From the article on the Moffitt Cancer Center settlement, list every treatment the article says whistleblowers receive after raising concerns internally and before they seek outside legal help.

Text for analysis:
-=-=-=-=-

Catch of the Week: Moffitt Cancer Center
This week’s Department of Justice (DOJ) Catch of the Week goes to Tampa-based H. Lee Moffitt Cancer Center & Research Institute Hospital. Yesterday (January 4), the non-profit cancer treatment and research center agreed to pay roughly $19.6 million to settle DOJ charges of violating the False Claims Act by billing Medicare for patient care services provided during research studies not eligible for reimbursement.
Specifically, the government alleged that from 2014 to 2020, Moffitt billed Medicare and other federal healthcare programs for services not covered by CMS rules governing reimbursement for care provided in connection with clinical research trials. According to the government, Moffitt violated these rules by improperly billing for items and services provided as part of clinical trial research that should have been billed to non-government trial sponsors.
In announcing the settlement, the government stressed how important it is for healthcare companies conducting federally-funded research to comply with the government’s reimbursement rules. As Acting Special Agent Fernando Porras of the HHS Office of Inspector General put it, “providers participating in clinical trials funded by federal health care programs must abide by specific guidelines that safeguard these programs,” and “will be held accountable if they bill for services outside the rules governing reimbursement.”
The government also highlighted the importance of promptly reporting any violations of these rules once the company discovers them. That is what Moffitt did here and DOJ went out of its way to recognize the company for that proactive effort:
When those who receive funds from government healthcare programs discover that they have submitted improper claims, we encourage them to promptly disclose the issues and cooperate fully with investigators to reach an appropriate and swift settlement. That’s what Moffitt did here: self-reported its improper claims, cooperated with government investigators and took action to remediate its billing systems.
DOJ specifically noted that once Moffitt learned of the violations it initiated an independent investigation and compliance review and voluntarily provided the government with a written disclosure of its findings. DOJ concluded that “Moffitt cooperated fully with the government’s investigation of the conduct and implemented prompt and substantial remedial measures.” Clearly, the $19.6 million payout would have been significantly higher but for Moffitt’s cooperation.
This provides a very good lesson for companies and their compliance departments when they learn of fraud or misconduct within their organization. And an especially good lesson on the importance of providing a safe and confidential channel for whistleblowers to report wrongdoing internally.
We do not know if a whistleblower was involved in alerting Moffitt to its violations. But we do know from our own experience that whistleblowers almost always raise their concerns internally. It is only after they have been ignored, rebuffed, and most commonly, met with job-ending retaliation that they reach out to us to file a False Claims Act case or otherwise seek legal assistance and guidance in approaching the government about the misconduct. That leads to a whole lot more trouble for the company than if they had taken the whistleblower’s concerns seriously.

-=-=-=-=-

Data:
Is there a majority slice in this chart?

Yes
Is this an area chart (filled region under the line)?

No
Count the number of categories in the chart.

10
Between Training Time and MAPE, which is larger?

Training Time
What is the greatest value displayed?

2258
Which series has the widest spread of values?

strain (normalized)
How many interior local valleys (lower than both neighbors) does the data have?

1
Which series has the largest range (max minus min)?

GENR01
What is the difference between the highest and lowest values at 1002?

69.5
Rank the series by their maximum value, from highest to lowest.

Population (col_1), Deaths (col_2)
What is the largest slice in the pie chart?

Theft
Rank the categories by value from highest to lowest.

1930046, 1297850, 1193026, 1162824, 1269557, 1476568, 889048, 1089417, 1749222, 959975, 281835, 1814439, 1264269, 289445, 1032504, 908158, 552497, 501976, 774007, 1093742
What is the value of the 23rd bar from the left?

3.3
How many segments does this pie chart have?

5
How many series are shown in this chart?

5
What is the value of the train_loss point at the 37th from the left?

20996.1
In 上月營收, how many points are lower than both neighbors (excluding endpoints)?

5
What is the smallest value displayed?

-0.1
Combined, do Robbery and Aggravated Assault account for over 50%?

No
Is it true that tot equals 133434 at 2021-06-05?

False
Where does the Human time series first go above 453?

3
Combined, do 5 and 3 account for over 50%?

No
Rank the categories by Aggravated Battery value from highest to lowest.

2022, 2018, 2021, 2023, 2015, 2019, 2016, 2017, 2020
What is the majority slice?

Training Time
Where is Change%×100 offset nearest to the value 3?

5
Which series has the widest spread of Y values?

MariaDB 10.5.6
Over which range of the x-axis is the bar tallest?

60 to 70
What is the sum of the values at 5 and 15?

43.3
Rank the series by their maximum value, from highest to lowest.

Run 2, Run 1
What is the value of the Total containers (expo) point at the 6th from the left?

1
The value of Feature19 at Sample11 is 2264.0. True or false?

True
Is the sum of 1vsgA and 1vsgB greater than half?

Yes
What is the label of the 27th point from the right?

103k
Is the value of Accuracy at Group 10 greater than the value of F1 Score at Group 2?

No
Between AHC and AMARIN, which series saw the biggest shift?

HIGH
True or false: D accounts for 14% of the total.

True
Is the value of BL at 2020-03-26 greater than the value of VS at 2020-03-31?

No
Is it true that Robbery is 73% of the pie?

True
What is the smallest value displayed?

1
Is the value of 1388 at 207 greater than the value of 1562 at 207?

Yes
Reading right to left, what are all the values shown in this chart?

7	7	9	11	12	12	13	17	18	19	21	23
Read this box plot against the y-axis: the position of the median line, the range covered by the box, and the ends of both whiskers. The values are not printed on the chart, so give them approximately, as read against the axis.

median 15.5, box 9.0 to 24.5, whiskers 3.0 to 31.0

-=-=-=-=-

Response for this exercise:
- Ignored
- Rebuffed
- Met with job-ending retaliation (the most common)